El mural como encuentro con la comunidad

La entrega de la mayoría de los murales ha estado acompañada de un acto simbólico con comida y música, que Diablo Mestizo describe como “el arte convertido en una fiesta, en una celebración por la identidad”. Vale decir que la mayoría de estos gestos han surgido como iniciativa de la comunidad. Este proceso recuerda mucho al origen de cada obra, pues, cuando el mural aún es un boceto, se convoca a los habitantes en el espacio donde será pintado. Así, el resultado final es una creación colectiva, tejida tanto por el artista como por aquellos a quienes representa.
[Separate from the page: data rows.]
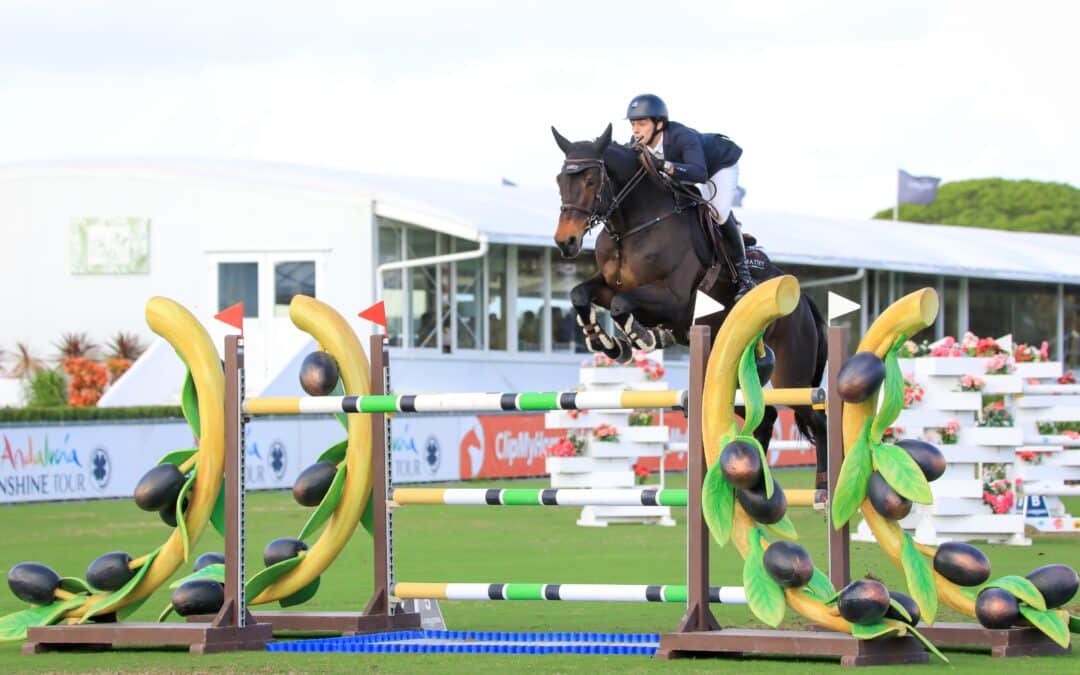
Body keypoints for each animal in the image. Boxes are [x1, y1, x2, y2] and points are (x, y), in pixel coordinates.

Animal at [552, 122, 829, 490]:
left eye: (591, 181)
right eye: (560, 180)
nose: (565, 242)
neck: (634, 226)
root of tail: (805, 302)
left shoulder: (675, 300)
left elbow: (623, 306)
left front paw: (645, 338)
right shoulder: (609, 286)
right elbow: (580, 295)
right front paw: (607, 343)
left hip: (792, 376)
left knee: (816, 419)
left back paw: (824, 487)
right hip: (724, 375)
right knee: (765, 417)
Es en este sentido, el arte se convierte en un vehículo de intercambio constante entre artista y comunidad, muy similar a los demás procesos llevados en el eje cafetero por artistas urbanos de la zona. Aunque aquí la raíz cultural es más profunda, ambos tipos de muralismo comparten un vínculo con las comunidades y, en su mayoría, surgen desde la representación.

Para Diablo Mestizo, este proceso ha sido aún más enriquecedor gracias a su pertenencia étnica a los Embera Chamí, pues se siente orgulloso de ser el medio por el cual se expresan los suyos. Sin embargo, admite que, aún si no fuera su pueblo, “Acercarse a una comunidad es entrar en un proceso de aprendizaje continuo: uno recibe tanto como entrega, se nutre la propia perspectiva a través del encuentro con el otro”.